(Task inputs begins)
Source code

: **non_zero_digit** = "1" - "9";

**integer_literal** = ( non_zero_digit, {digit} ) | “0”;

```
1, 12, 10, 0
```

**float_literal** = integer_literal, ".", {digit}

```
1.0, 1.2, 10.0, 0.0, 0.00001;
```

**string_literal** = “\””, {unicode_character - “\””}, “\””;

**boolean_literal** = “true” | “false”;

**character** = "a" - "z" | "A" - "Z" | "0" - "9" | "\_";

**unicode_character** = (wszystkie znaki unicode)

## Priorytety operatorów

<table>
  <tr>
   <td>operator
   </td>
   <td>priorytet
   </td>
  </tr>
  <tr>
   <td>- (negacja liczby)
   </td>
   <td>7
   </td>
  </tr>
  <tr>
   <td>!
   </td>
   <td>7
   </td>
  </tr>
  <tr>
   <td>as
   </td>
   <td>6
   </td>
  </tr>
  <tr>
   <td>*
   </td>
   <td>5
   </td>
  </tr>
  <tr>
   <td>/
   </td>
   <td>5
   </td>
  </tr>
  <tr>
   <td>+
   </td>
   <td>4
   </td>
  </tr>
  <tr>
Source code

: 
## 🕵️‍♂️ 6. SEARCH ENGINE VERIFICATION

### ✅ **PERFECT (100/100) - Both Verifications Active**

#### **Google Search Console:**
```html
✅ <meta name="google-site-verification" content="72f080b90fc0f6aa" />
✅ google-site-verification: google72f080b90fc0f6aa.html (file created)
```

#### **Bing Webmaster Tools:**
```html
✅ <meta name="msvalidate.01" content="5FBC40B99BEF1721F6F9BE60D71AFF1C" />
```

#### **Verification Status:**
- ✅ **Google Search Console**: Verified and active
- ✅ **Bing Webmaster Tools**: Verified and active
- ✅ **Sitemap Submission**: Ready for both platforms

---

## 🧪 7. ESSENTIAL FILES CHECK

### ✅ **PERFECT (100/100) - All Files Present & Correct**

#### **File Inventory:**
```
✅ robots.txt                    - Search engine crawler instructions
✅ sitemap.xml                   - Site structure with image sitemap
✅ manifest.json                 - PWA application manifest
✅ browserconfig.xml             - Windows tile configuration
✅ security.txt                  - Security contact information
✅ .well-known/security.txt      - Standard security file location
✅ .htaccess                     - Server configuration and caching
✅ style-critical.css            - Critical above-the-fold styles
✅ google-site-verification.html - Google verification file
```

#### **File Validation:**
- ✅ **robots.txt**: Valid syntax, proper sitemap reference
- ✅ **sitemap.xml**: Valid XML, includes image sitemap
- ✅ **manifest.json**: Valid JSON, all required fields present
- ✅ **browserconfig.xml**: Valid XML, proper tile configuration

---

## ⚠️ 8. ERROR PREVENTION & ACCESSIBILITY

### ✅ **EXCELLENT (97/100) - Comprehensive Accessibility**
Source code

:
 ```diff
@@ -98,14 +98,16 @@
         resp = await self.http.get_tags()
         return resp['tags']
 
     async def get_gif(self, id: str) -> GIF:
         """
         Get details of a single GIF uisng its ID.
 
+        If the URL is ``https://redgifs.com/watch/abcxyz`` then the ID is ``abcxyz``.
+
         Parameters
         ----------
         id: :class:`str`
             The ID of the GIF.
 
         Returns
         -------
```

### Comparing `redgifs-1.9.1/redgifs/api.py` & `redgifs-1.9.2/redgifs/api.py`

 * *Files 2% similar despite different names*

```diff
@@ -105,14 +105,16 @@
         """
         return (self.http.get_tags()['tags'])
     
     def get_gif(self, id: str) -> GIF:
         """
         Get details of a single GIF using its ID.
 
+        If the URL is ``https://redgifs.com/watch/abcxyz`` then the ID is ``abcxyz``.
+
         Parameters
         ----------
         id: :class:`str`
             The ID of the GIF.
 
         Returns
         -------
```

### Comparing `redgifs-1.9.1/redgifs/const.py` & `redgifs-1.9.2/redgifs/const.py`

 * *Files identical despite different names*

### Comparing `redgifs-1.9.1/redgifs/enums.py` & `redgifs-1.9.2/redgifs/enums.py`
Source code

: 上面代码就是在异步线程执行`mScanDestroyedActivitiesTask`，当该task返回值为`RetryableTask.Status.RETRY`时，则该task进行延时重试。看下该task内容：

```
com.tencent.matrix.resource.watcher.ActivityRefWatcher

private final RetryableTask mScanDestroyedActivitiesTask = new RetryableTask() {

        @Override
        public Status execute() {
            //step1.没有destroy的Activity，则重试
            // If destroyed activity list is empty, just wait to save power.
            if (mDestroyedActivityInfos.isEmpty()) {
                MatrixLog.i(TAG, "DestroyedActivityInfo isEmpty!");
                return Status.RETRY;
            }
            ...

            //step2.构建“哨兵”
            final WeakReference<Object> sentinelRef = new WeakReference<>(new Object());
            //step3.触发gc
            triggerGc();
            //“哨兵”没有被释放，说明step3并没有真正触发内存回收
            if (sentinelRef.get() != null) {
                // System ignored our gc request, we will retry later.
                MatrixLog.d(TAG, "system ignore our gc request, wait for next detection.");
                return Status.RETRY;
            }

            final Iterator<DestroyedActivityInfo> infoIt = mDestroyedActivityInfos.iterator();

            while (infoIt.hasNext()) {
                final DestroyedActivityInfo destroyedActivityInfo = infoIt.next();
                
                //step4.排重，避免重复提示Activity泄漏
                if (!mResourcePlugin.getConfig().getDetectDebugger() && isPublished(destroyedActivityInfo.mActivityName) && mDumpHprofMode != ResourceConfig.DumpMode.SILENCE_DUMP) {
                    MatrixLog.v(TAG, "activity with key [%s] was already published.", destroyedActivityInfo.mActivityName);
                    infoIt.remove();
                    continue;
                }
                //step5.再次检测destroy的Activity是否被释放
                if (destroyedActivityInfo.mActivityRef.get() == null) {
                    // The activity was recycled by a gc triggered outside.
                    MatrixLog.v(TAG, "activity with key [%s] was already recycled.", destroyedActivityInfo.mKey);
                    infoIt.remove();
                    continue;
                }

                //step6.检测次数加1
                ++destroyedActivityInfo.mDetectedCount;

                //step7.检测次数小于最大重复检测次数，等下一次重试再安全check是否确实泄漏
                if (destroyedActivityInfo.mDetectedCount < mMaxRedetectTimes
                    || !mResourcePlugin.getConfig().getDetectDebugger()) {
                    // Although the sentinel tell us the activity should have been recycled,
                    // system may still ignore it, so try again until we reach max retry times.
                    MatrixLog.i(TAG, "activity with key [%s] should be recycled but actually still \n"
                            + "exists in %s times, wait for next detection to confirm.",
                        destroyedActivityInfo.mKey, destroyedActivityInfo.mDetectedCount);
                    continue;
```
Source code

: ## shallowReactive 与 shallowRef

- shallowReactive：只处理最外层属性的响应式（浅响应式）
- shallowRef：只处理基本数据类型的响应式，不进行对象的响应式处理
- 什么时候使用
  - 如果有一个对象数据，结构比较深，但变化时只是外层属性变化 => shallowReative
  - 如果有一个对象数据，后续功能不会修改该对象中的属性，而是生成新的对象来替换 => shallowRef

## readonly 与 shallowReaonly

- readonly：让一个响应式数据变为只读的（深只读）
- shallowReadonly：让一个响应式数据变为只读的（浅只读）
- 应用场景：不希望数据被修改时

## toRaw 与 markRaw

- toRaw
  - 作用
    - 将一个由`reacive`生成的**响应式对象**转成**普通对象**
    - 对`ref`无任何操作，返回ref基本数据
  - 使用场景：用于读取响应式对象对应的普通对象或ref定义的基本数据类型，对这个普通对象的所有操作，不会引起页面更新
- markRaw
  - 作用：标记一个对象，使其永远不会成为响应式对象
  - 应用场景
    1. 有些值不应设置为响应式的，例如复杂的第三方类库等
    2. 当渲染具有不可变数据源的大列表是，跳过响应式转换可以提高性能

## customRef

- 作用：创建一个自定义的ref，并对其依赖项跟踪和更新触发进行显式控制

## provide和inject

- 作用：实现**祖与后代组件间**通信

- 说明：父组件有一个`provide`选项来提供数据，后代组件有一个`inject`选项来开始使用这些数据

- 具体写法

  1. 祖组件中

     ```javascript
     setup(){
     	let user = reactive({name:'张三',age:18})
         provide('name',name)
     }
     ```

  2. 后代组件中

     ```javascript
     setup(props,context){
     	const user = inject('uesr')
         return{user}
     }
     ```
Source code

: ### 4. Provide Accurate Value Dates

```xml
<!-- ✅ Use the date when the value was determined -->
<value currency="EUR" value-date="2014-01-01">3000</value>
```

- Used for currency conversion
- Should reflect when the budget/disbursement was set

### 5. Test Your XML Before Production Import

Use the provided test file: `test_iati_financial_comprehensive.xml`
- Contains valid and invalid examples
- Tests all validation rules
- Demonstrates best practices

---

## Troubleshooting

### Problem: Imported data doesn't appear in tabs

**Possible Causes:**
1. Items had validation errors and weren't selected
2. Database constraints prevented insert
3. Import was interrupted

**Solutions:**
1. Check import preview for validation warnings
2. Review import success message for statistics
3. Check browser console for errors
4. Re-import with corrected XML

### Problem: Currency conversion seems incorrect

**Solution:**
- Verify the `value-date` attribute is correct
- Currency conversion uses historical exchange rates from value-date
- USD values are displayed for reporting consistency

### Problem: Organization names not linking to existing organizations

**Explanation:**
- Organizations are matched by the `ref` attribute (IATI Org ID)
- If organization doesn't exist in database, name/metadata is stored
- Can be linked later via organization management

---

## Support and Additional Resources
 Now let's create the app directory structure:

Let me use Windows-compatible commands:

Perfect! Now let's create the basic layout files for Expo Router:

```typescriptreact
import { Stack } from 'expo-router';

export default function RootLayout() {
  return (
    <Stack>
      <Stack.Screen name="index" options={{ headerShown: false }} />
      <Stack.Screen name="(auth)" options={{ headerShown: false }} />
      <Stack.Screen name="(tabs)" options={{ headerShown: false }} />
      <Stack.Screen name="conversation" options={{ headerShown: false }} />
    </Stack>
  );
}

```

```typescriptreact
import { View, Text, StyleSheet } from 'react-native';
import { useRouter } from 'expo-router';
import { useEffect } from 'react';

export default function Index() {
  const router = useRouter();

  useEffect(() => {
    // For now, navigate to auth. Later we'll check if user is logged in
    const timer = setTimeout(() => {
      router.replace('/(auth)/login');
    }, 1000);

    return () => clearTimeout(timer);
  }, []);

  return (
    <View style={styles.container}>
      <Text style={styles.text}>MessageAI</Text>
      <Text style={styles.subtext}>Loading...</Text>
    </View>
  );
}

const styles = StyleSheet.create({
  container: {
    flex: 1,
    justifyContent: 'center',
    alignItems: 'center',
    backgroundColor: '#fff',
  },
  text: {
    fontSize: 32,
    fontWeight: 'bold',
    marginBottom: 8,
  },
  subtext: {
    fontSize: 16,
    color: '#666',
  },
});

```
(Task inputs ends)
» **Exercise objective**
Find the word "null" in the entries above and gather every line that holds it.

» **Result**
            if (sentinelRef.get() != null) {
                if (destroyedActivityInfo.mActivityRef.get() == null) {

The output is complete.